• Liste des tâches:
(A) Recopiez le passage du texte sur Tintin au Congo qui s'ouvre sur les mots contenant « Longtemps controversé pour » et se clôt sur « de son époque. ».
(B) D'après le texte sur Tintin au Congo, quels sont les trois traits qui font de l'album une œuvre aussi fascinante que déconcertante ? Donnez-les tous.

Publié en 1931 en noir et blanc puis en 1946 en couleur, Tintin au Congo est le deuxième album des aventures du reporter à la houppette, mais surtout le premier en couleur. Cette fois, Tintin est envoyé en Afrique, plus précisément au Congo belge, dans un contexte colonialiste marqué.

Longtemps controversé pour ses stéréotypes et son regard paternaliste sur l'Afrique, cet album reste pourtant un incontournable de la saga. Non pas pour la profondeur de son intrigue, inexistante, ni pour la justesse de sa représentation, totalement biaisée, mais bien parce qu’il pousse l’absurde à son paroxysme. Un Tintin plus destructeur que jamais, une narration chaotique et une galerie de personnages caricaturaux font de Tintin au Congo une œuvre aussi fascinante que déconcertante.

Un album à replacer dans son contexte


L’album a été écrit dans une période où les préjugés coloniaux étaient omniprésents en Europe. L’Exposition coloniale internationale de 1931 à Paris, par exemple, mettait encore en scène des Africains dans des "zoos humains". Dans cette optique, Tintin au Congo n’est pas une exception mais bien un produit de son époque.

Cependant, comparé aux albums qui suivront, celui-ci est particulièrement brut dans sa vision du monde. L’histoire elle-même semble improvisée, enchaînant les scènes sans véritable fil conducteur. Hergé n’avait pas encore peaufiné son art narratif, et cela se ressent : chaque planche semble avoir été dessinée sans forcément penser à la suivante. C’est ce désordre qui, aujourd’hui, contribue au côté jouissif de l’album, lui donnant parfois des allures de parodie involontaire.

• Enregistrements fournis:

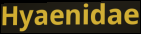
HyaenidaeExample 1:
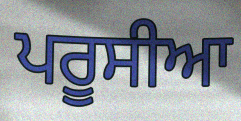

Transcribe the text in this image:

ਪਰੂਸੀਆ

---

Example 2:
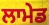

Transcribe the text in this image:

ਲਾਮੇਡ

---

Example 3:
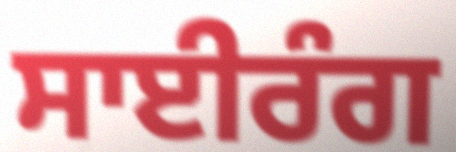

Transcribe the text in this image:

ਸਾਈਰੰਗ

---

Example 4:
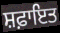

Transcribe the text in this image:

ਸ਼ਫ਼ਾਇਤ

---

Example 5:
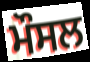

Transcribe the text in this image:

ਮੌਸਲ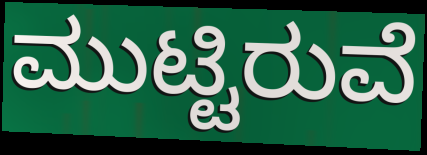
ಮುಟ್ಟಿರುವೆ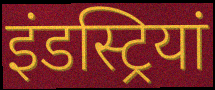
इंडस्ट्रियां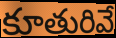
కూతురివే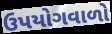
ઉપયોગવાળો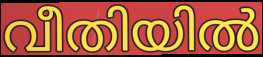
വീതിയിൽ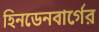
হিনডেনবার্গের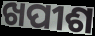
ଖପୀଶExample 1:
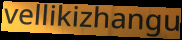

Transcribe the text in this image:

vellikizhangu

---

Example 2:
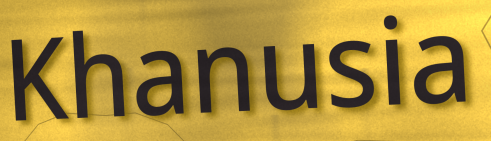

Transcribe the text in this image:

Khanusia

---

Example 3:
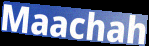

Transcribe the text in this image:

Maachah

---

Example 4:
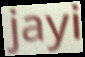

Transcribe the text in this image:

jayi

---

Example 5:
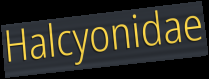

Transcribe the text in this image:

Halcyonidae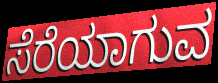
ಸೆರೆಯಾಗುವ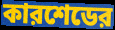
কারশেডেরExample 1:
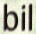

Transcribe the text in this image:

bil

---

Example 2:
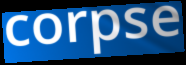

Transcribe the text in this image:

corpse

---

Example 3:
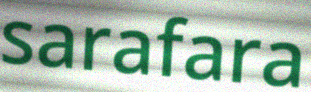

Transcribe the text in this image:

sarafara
--
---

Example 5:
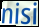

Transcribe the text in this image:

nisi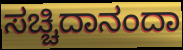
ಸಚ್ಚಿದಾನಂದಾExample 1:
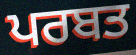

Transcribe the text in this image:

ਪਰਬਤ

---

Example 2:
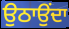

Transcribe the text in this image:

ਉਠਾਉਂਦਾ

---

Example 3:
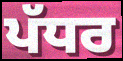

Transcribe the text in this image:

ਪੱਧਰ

• Réponses attendues:
(A)
Longtemps controversé pour ses stéréotypes et son regard paternaliste sur l'Afrique, cet album reste pourtant un incontournable de la saga. Non pas pour la profondeur de son intrigue, inexistante, ni pour la justesse de sa représentation, totalement biaisée, mais bien parce qu’il pousse l’absurde à son paroxysme. Un Tintin plus destructeur que jamais, une narration chaotique et une galerie de personnages caricaturaux font de Tintin au Congo une œuvre aussi fascinante que déconcertante.

Un album à replacer dans son contexte


L’album a été écrit dans une période où les préjugés coloniaux étaient omniprésents en Europe. L’Exposition coloniale internationale de 1931 à Paris, par exemple, mettait encore en scène des Africains dans des "zoos humains". Dans cette optique, Tintin au Congo n’est pas une exception mais bien un produit de son époque.

(B) Un Tintin plus destructeur que jamais ; une narration chaotique ; une galerie de personnages caricaturaux.